Une intégration commerciale et industrielle majeure
Ce traité permettra d’officialiser une interdépendance économique déjà chiffrée à dix milliards d’euros depuis la signature de la feuille de route. Le Royaume est devenu le premier partenaire commercial de la France en Afrique, affichant un excédent commercial en sa faveur de 15,9 milliards de dirhams. Le marché Maroc-France est caractérisé par une intégration profonde puisque 33 des 40 entreprises du CAC 40 possèdent des filiales actives sur le territoire marocain. De plus, Jean-Noël Barrot a annoncé l’ouverture prochaine d’un centre de demande de visa et d’une antenne de l’Alliance française à Laâyoune.
Les défis politiques d’un accord à long terme
Malgré une entente affichée, plusieurs points de friction potentiels subsistent entre les deux capitales. La question de la rapatriation rapide des citoyens marocains en situation irrégulière reste un sujet sensible pour la politique intérieure française. De plus, la tentative de rapprochement de la France avec l’Algérie pour des raisons énergétiques pourrait éveiller la suspicion de Rabat. L’avenir Maroc-France dépendra de la gestion de ces dossiers délicats.

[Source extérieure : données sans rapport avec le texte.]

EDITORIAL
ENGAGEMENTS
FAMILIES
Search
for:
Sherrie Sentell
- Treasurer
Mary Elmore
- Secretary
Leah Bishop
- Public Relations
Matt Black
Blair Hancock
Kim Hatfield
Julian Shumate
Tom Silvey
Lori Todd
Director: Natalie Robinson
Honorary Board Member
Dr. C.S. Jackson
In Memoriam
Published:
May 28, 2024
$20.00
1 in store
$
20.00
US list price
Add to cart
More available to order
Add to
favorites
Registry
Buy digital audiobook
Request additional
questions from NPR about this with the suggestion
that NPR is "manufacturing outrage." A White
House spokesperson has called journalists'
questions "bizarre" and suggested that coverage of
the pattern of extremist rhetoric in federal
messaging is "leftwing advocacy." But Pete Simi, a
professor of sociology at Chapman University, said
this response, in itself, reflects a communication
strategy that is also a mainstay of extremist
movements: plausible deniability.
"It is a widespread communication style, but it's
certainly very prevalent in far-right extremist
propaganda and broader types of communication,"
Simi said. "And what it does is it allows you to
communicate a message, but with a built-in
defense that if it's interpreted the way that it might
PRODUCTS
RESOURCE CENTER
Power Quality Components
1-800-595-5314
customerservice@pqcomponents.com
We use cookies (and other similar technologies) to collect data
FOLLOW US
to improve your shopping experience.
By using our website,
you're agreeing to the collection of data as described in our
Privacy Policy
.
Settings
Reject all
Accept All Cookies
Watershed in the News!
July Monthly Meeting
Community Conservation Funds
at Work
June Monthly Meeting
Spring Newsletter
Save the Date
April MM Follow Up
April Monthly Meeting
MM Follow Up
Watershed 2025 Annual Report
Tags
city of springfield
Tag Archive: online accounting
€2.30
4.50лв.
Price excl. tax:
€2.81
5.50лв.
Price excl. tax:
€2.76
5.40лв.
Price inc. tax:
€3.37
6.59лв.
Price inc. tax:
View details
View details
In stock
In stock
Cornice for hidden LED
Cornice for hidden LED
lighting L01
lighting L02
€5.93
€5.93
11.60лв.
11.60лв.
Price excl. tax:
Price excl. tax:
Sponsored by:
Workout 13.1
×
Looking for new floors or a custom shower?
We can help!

« Le partenariat franco-marocain traverse sa meilleure période à tous les niveaux », a déclaré Nasser Bourita, décrivant l’état actuel des relations.
Un plan d’action judiciaire distinct pour la période 2026-2028 a également été paraphé pour numériser et connecter les administrations judiciaires des deux États. Le dialogue Maroc-France s’étend ainsi au secteur de la justice.